Exercise requirements: Print every entry below again exactly as written, skipping the pictures.

Stored items:
--- START ---

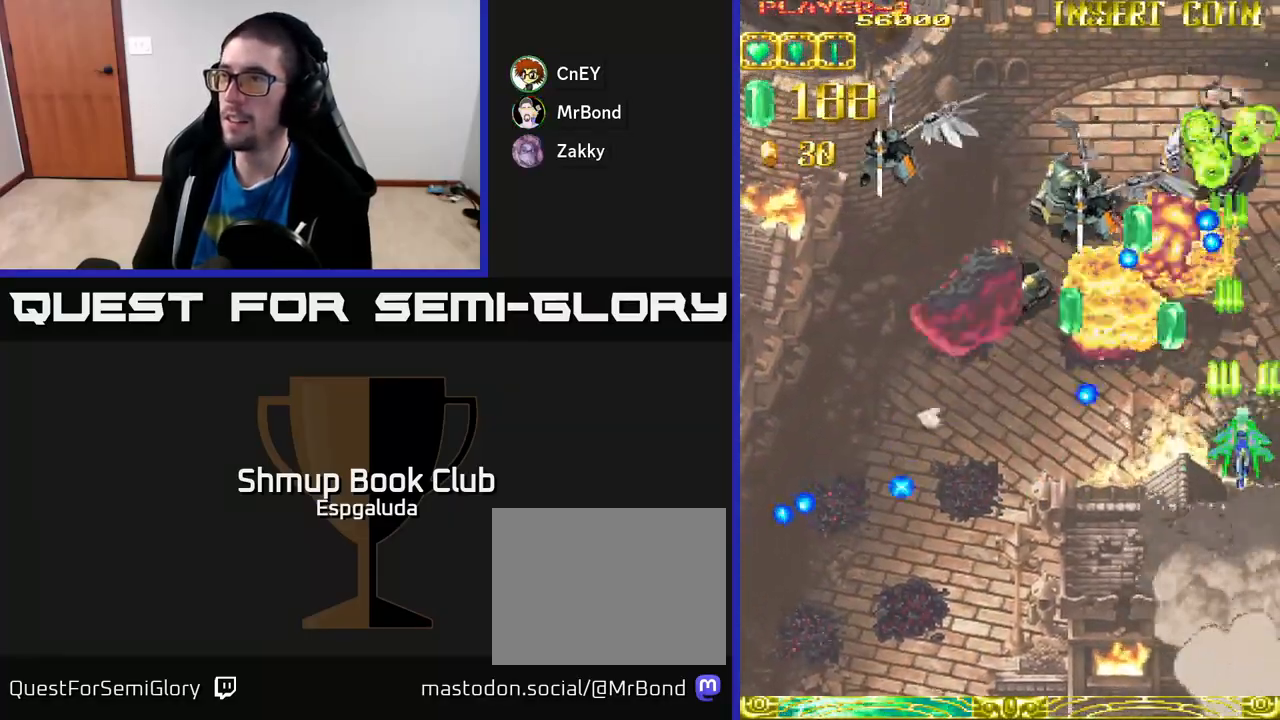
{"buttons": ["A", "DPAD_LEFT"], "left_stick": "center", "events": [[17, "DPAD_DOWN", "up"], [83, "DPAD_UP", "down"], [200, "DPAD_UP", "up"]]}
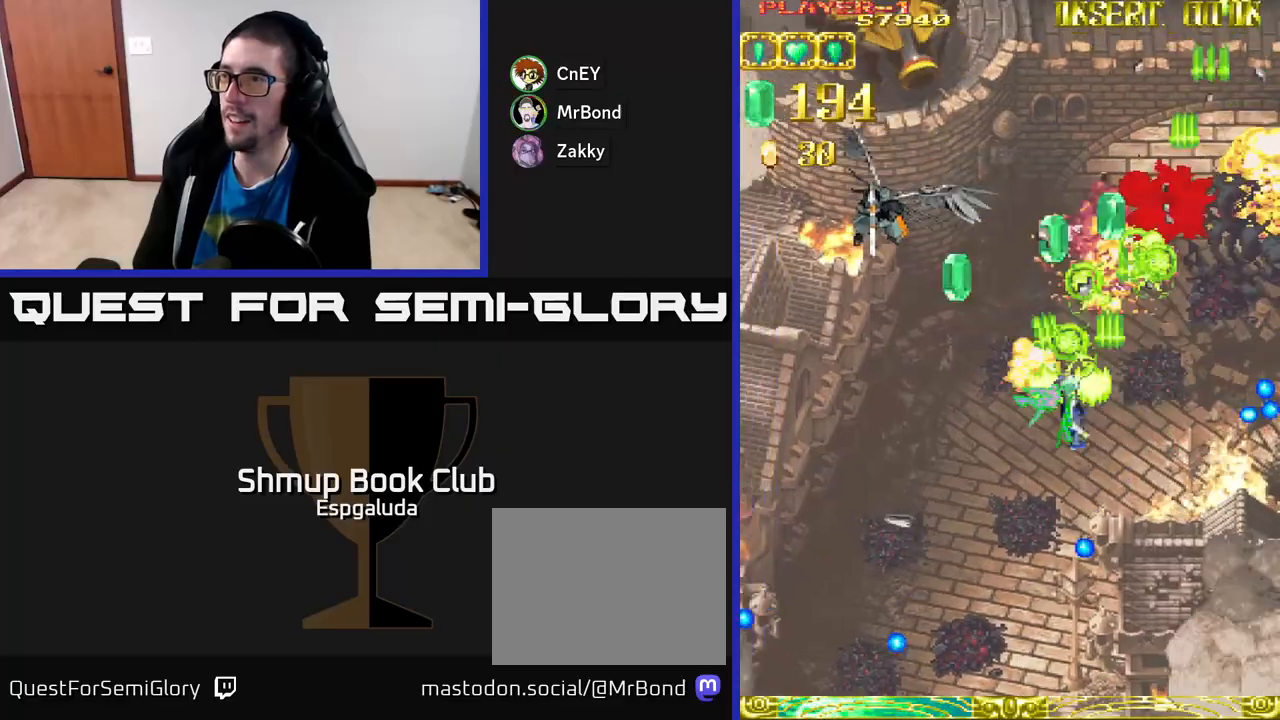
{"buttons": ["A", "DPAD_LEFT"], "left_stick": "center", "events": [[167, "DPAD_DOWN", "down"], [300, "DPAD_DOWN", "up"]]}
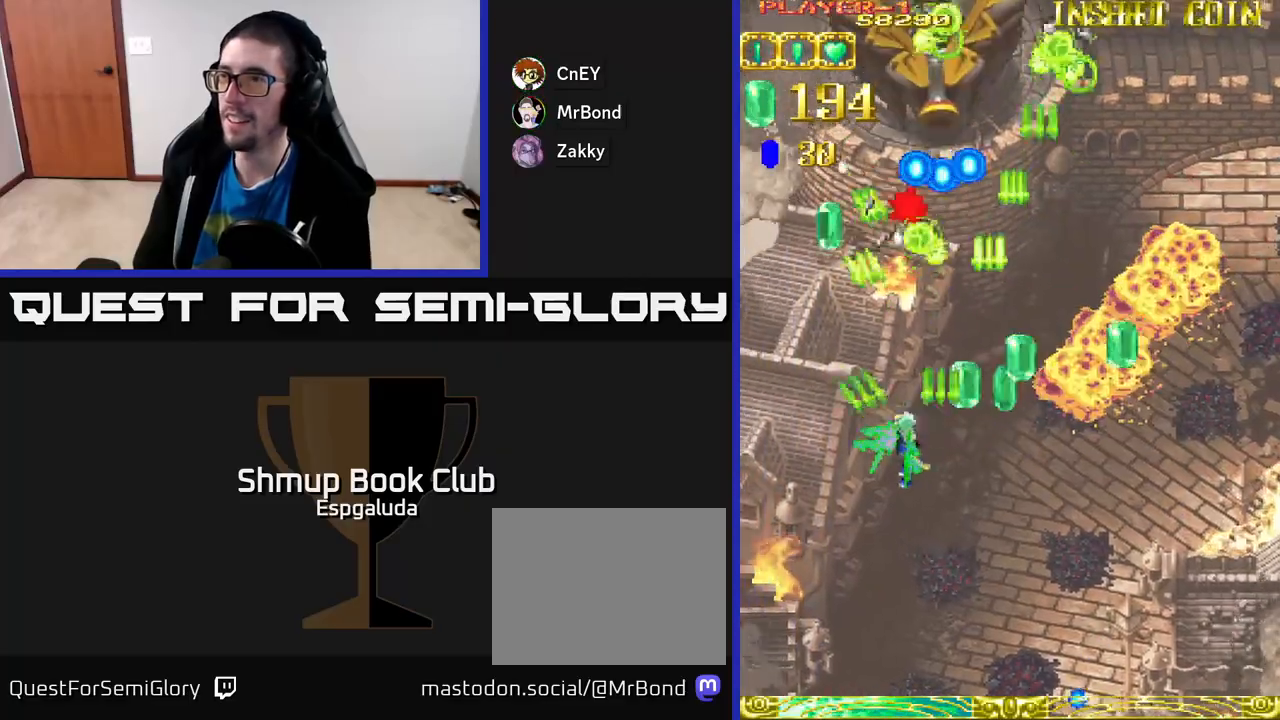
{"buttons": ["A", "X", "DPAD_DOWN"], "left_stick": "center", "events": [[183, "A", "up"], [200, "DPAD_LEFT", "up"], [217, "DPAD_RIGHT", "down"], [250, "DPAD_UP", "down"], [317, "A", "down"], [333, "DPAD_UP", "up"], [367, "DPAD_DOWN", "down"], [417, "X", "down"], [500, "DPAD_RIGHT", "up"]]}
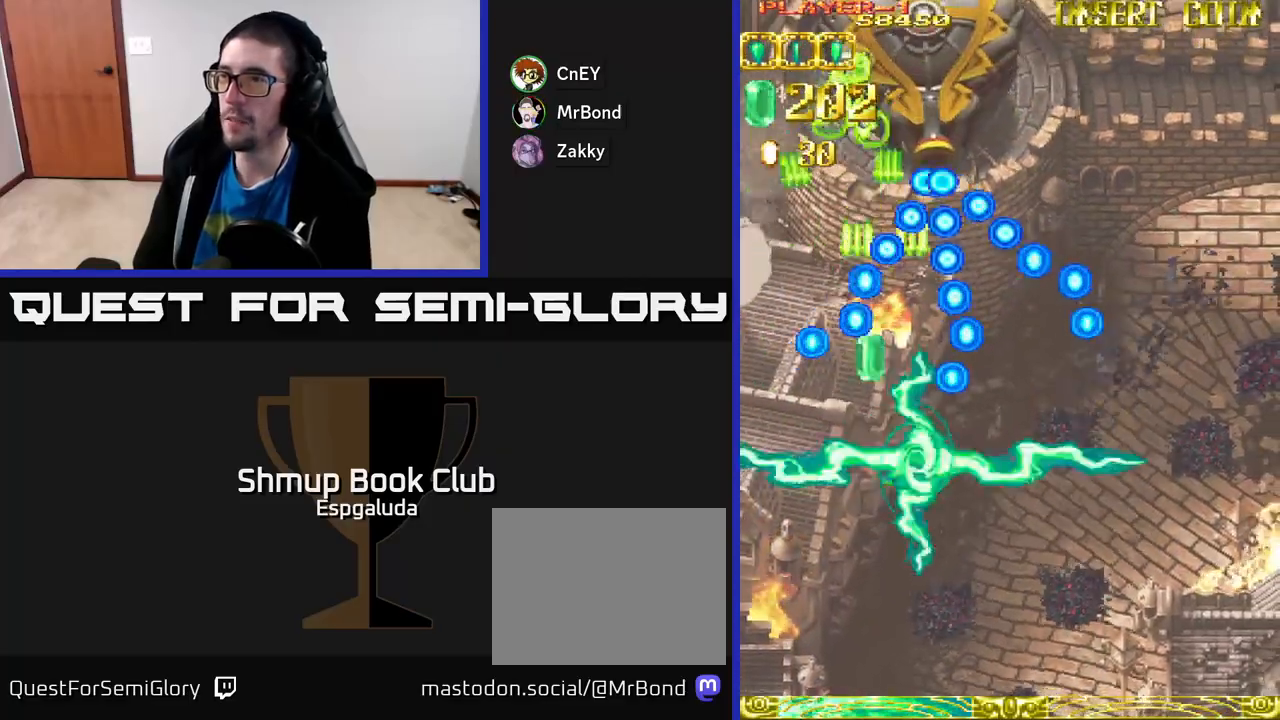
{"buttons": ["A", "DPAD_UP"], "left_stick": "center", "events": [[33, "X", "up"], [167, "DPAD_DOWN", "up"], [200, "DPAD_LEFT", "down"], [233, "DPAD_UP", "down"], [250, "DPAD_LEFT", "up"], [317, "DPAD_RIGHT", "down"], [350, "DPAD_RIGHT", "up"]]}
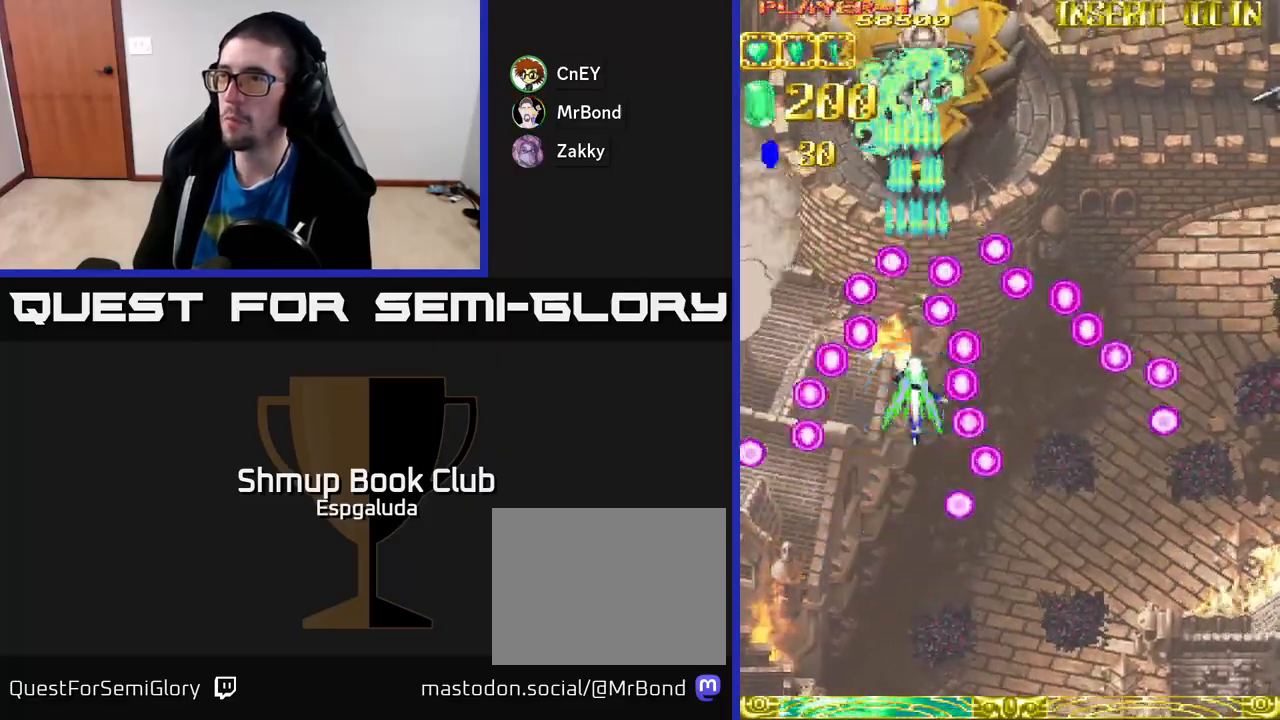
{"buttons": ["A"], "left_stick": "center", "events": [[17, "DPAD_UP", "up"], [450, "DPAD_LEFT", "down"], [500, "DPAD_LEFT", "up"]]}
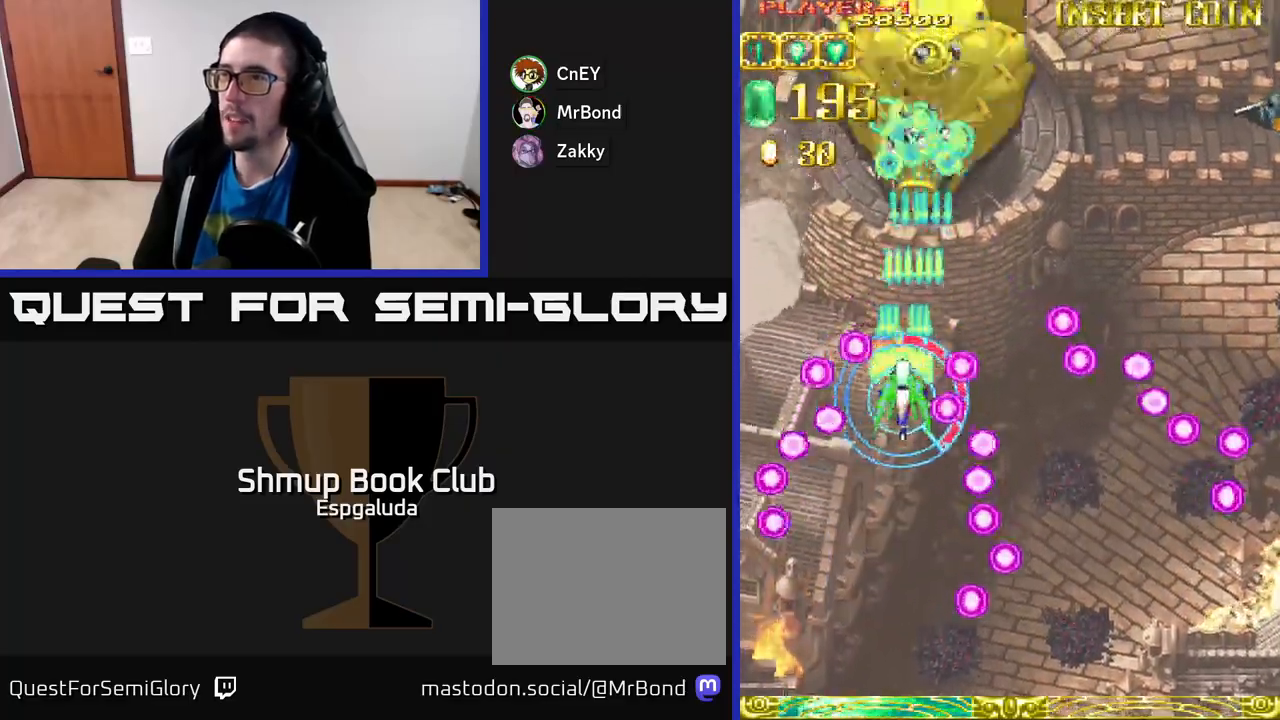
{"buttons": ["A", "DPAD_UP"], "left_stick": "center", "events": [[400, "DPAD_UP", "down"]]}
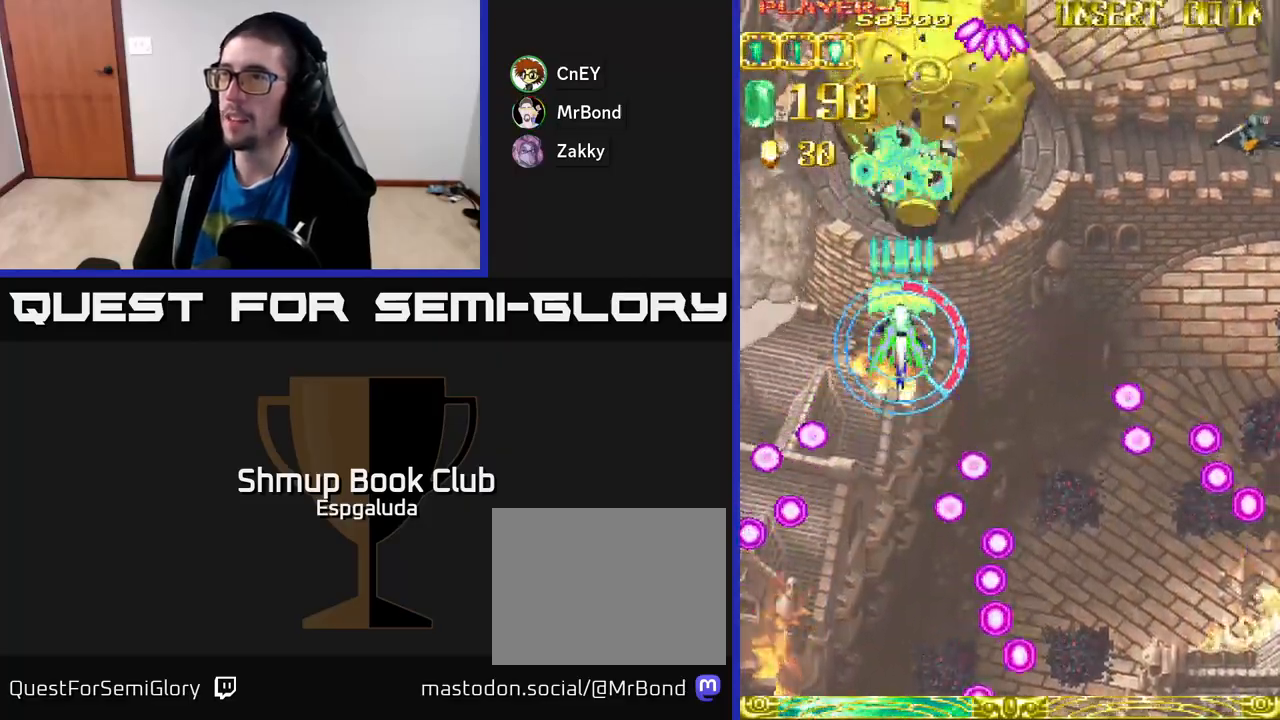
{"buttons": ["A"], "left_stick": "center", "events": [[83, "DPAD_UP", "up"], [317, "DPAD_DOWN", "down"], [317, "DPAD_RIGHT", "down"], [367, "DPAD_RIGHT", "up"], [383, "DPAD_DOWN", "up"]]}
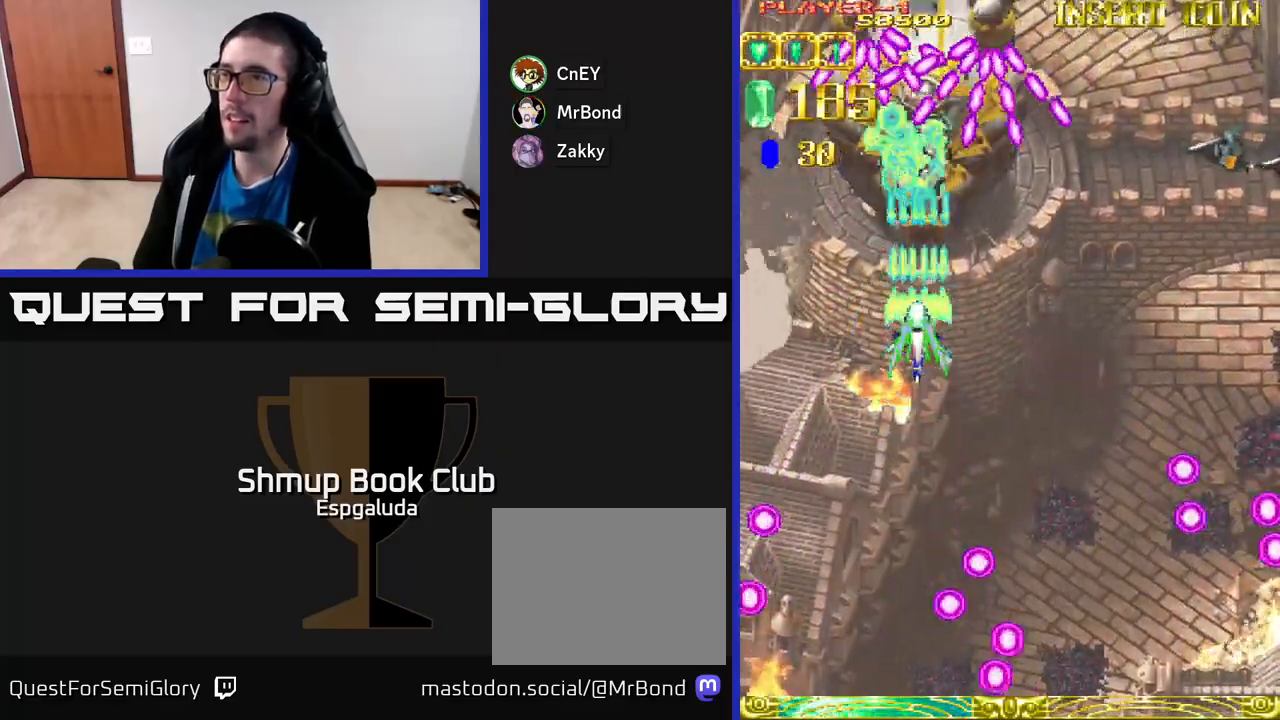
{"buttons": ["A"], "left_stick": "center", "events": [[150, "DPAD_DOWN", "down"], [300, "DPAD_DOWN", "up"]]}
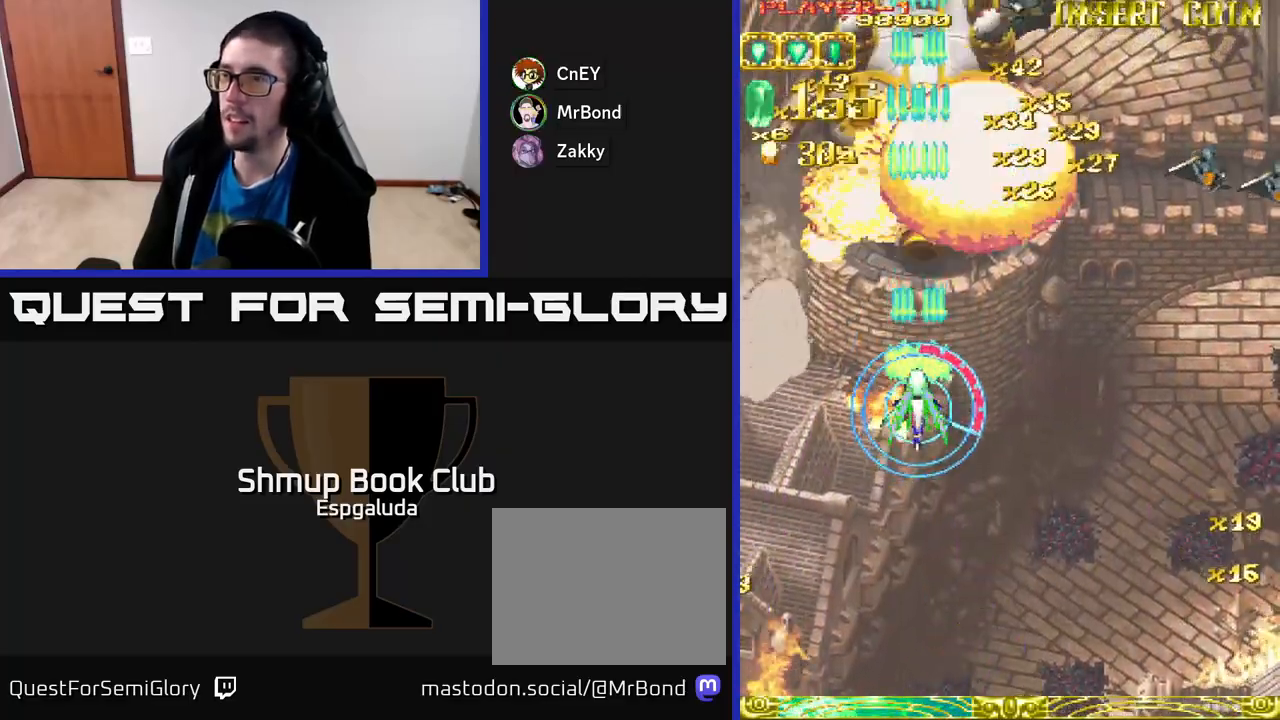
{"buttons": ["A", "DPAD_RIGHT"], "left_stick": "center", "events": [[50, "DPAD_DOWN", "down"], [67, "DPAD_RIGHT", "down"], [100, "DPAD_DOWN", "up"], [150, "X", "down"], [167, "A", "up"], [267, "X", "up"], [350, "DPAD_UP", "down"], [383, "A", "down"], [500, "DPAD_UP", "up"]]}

--- END ---

Output below:
{"buttons": ["A", "DPAD_LEFT"], "left_stick": "center", "events": [[17, "DPAD_DOWN", "up"], [83, "DPAD_UP", "down"], [200, "DPAD_UP", "up"]]}
{"buttons": ["A", "DPAD_LEFT"], "left_stick": "center", "events": [[167, "DPAD_DOWN", "down"], [300, "DPAD_DOWN", "up"]]}
{"buttons": ["A", "X", "DPAD_DOWN"], "left_stick": "center", "events": [[183, "A", "up"], [200, "DPAD_LEFT", "up"], [217, "DPAD_RIGHT", "down"], [250, "DPAD_UP", "down"], [317, "A", "down"], [333, "DPAD_UP", "up"], [367, "DPAD_DOWN", "down"], [417, "X", "down"], [500, "DPAD_RIGHT", "up"]]}
{"buttons": ["A", "DPAD_UP"], "left_stick": "center", "events": [[33, "X", "up"], [167, "DPAD_DOWN", "up"], [200, "DPAD_LEFT", "down"], [233, "DPAD_UP", "down"], [250, "DPAD_LEFT", "up"], [317, "DPAD_RIGHT", "down"], [350, "DPAD_RIGHT", "up"]]}
{"buttons": ["A"], "left_stick": "center", "events": [[17, "DPAD_UP", "up"], [450, "DPAD_LEFT", "down"], [500, "DPAD_LEFT", "up"]]}
{"buttons": ["A", "DPAD_UP"], "left_stick": "center", "events": [[400, "DPAD_UP", "down"]]}
{"buttons": ["A"], "left_stick": "center", "events": [[83, "DPAD_UP", "up"], [317, "DPAD_DOWN", "down"], [317, "DPAD_RIGHT", "down"], [367, "DPAD_RIGHT", "up"], [383, "DPAD_DOWN", "up"]]}
{"buttons": ["A"], "left_stick": "center", "events": [[150, "DPAD_DOWN", "down"], [300, "DPAD_DOWN", "up"]]}
{"buttons": ["A", "DPAD_RIGHT"], "left_stick": "center", "events": [[50, "DPAD_DOWN", "down"], [67, "DPAD_RIGHT", "down"], [100, "DPAD_DOWN", "up"], [150, "X", "down"], [167, "A", "up"], [267, "X", "up"], [350, "DPAD_UP", "down"], [383, "A", "down"], [500, "DPAD_UP", "up"]]}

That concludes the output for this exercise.